Research Computing Infrastructure open positions at Northwestern

Northwestern is hiring three full-time (hybrid) positions on our growing Research Computing Infrastructure (RCI) team:
HPC Lead Systems Engineer
HPC Senior Systems Engineer
HPC Systems Engineer

These RCI roles work closely with Research Computing Services to support researchers using Northwestern’s High-Performance Computing (HPC) infrastructure, a suite of resources that includes Quest, an HPC system with more than 50,000 cores, used by Northwestern researchers to make cutting-edge discoveries through computational research and data science.

I am the hiring manager for these RCI roles, so please feel free to contact me directly with any questions.

Our team members come from a spectrum of backgrounds, and we are committed to creating a diverse and inclusive work environment. We offer competitive pay and provide extensive opportunities for skills and career development. At Northwestern, we are proud to provide high-quality health care plans, retirement benefits, and significant tuition discounts.

More information about the RCI roles:

HPC Systems Engineer Lead
As Lead HPC Systems Engineer, you will actively support Northwestern’s HPC systems while leading the RCI team in best practices for developing, implementing, maintaining, and securing HPC cluster systems and solutions for computational research requirements, including AI/ML and data science. As a Lead member of the RCI team, you will work closely with your teammates and the Research Computing Services team to develop a long-term strategy for the evolving Northwestern research enterprise.
Specific Responsibilities:
• Leads implementation of best practices for HPC design, operations, automation, maintenance and security
• Leads developing technical skills of RCI team members including mentoring, instructing, directing, documenting, and coaching
• Leads troubleshooting and diagnostics
• Oversees the installation, maintenance, configuration, and integrity of Northwestern’s research infrastructure
• Develops strong working relationships with our stakeholders and partners, prioritizing excellent customer service
• Continually develops technical skills to meet the evolving needs of research computing, both through independent learning and attending conferences and workshops
• Owns relationships with partners who provide technical expertise for specific engagements, developing effective working relationships and overseeing their work
This role offers a hybrid work schedule and takes part in regular 24/7 on-call HPC support rotations.

HPC Senior Systems Engineer
As a Senior System Engineer, you will be member of a team responsible for managing the university’s high performance computing infrastructure and related platforms. In this role you will also participate in an on-call rotation, system architecture discussions, respond to customer requirements and inquiries using the university’s IT services management platform.

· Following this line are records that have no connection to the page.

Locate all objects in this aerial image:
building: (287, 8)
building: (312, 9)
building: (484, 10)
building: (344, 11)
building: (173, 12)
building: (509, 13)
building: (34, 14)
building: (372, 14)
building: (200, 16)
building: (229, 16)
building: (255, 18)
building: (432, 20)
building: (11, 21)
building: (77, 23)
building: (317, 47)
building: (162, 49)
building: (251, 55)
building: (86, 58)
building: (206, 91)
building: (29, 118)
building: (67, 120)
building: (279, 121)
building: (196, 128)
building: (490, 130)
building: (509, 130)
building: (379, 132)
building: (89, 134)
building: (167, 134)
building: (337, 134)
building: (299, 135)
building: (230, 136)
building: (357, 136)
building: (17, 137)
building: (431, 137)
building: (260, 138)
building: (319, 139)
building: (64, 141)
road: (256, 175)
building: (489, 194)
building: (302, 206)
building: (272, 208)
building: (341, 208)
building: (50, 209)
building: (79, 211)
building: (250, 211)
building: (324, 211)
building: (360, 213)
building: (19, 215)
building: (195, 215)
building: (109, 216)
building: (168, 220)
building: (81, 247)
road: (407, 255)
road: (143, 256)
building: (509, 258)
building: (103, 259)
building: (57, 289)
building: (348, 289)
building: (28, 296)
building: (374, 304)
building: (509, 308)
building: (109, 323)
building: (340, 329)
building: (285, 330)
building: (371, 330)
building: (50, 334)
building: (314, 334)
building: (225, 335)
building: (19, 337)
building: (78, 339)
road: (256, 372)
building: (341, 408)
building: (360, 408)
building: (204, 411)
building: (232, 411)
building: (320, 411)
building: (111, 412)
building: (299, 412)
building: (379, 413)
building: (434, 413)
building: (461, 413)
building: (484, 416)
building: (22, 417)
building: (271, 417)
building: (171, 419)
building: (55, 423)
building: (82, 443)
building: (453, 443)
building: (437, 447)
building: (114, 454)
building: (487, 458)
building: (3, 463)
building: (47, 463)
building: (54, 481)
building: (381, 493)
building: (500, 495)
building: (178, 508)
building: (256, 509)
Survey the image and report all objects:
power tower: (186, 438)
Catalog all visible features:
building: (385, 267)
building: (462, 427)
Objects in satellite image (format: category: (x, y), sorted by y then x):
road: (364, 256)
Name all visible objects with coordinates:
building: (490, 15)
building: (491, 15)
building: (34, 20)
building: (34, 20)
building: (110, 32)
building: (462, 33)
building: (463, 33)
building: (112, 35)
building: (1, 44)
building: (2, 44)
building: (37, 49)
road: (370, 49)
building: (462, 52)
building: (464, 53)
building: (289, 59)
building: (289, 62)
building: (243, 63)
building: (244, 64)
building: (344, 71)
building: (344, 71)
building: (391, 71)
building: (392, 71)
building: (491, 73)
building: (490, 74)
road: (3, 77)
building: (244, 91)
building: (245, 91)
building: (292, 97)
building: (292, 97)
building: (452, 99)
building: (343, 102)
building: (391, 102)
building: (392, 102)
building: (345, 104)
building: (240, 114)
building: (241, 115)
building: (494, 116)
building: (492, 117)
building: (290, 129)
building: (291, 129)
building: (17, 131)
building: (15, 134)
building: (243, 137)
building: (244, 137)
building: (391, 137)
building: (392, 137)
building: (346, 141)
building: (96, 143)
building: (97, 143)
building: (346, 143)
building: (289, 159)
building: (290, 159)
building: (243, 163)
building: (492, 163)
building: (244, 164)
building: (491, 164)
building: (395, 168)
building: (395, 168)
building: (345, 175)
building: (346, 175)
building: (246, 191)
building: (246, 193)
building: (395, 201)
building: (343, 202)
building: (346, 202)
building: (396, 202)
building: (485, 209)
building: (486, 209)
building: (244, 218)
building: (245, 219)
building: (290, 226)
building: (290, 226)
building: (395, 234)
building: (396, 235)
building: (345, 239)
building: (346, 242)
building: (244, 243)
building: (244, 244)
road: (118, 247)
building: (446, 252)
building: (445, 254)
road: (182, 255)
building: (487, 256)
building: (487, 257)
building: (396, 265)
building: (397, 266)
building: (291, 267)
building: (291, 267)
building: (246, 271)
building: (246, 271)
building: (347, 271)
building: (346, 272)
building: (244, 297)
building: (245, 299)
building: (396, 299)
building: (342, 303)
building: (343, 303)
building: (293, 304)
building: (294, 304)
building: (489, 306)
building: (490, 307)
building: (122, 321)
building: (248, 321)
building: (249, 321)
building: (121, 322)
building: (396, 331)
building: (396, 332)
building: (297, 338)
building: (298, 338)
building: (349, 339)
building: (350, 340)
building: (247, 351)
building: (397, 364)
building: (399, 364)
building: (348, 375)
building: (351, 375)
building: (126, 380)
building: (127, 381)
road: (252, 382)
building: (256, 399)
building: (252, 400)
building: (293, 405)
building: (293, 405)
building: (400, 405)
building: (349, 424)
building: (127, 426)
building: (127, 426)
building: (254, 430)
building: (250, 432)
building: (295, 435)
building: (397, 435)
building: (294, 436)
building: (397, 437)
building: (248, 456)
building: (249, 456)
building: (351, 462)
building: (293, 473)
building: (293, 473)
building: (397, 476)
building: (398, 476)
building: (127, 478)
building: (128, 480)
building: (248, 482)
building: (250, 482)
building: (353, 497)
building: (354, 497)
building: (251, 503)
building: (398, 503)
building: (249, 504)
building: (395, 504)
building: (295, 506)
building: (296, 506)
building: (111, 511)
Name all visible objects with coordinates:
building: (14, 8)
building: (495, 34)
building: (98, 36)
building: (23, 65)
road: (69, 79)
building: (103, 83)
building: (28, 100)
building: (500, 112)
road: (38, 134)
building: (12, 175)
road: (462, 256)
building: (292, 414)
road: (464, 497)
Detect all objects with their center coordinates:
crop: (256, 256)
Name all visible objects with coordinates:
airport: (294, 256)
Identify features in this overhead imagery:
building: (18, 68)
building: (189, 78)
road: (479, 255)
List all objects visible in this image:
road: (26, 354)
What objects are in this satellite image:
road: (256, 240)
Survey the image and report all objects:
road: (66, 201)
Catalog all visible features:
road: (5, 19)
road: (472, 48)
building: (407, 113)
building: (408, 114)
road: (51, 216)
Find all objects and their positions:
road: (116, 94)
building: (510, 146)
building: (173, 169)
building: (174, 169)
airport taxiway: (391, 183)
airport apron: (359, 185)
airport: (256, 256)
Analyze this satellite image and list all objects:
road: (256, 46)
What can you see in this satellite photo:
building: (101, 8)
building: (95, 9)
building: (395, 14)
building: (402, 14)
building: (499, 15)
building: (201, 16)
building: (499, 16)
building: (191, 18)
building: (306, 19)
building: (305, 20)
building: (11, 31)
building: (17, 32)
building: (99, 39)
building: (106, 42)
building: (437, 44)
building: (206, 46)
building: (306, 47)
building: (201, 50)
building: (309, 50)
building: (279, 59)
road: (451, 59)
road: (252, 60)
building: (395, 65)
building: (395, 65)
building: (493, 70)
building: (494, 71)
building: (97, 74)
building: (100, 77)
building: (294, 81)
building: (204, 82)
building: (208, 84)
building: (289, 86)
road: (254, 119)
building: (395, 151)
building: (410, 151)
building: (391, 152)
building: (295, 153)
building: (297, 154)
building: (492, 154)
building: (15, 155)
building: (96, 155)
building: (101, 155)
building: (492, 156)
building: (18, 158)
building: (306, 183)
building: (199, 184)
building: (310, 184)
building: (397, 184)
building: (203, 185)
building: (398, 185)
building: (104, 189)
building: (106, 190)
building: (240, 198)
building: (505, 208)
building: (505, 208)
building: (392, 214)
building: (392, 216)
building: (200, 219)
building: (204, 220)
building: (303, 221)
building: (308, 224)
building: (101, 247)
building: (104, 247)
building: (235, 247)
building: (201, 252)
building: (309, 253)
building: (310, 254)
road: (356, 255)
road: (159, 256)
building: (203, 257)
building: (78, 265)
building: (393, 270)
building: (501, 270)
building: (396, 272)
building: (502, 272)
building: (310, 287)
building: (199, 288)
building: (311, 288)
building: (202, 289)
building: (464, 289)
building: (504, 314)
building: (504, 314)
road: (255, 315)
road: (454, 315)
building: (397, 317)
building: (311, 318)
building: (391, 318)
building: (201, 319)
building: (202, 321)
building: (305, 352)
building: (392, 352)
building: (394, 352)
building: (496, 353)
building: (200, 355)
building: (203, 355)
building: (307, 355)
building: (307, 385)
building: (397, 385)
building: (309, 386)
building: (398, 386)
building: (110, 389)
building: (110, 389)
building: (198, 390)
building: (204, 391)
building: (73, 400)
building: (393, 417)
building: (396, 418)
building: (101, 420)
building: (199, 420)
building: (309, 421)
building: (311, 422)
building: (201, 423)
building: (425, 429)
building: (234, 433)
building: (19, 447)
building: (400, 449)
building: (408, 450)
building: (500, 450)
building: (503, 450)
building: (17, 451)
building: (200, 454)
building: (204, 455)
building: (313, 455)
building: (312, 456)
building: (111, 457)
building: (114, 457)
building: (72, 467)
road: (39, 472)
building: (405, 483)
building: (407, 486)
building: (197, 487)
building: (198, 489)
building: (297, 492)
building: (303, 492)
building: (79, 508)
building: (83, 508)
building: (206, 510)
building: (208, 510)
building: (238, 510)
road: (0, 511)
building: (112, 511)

You will also collaborate and partner with Internal teams including the Research Computing Services team as well as external research focused groups. Collaboration with partners and internal team members is essential to ensuring service delivery to the community meets expectations. The role reports to the manager of RCI team.
Specific Responsibilities:
• Collaborates in the planning, development, and coordination of systems related operations and projects for current and future High Performance Computing Infrastructure related initiatives within our group.
• Provides systems recommendations regarding High Performance Computing Infrastructure, operations, automation, and self-service enablement within Platform Services.
• Constructively participates in collaborative opportunities in support of systems improvements with internal and external organizations.
• Reviews current systems configurations and recommends enhancements.
• Facilitates coordination and a thorough understanding of systems requirements, attends project meetings, creates own meeting notes, creates appropriate ticketing, etc.
• Suggests systems and architecture guidance for IT operations and the broader Northwestern community (as needed) for research services delivered by our team, in alignment with NUIT policies and procedures.
• Maintain a secure access standard to High Performance Computing Infrastructure platforms.
This role offers a hybrid work schedule and takes part in regular 24/7 on-call HPC support rotations.

HPC Systems Engineer
As RCI’s HPC Systems Engineer, you will actively support HPC cluster systems and solutions for computational research requirements, including AI/ML and data science. As the successful candidate, you will bring a growth mindset to the HPC Systems Engineer role and will work closely with your teammates and the Research Computing Services team to provide excellent service and develop strategies for the evolving Northwestern research enterprise.
Specific Responsibilities:
• Implements best practices for HPC configuration, administration, maintenance and operations
• Performs and supports HPC system installation, management, monitoring, performance tuning, diagnostics and troubleshooting, and hardware support as needed
• Works closely with Research Computing Services to facilitate effective HPC support and provide excellent customer service
• Continually develops technical skills to meet the evolving needs of research computing, both through independent learning and attending conferences and workshops, then shares those skills with the team
• Develops strong working relationships with RCI’s stakeholders and partners
This role offers a hybrid work schedule and takes part in regular 24/7 on-call HPC support rotations.

Please feel free to pass these job opportunities on to anyone who might be interested. Thanks!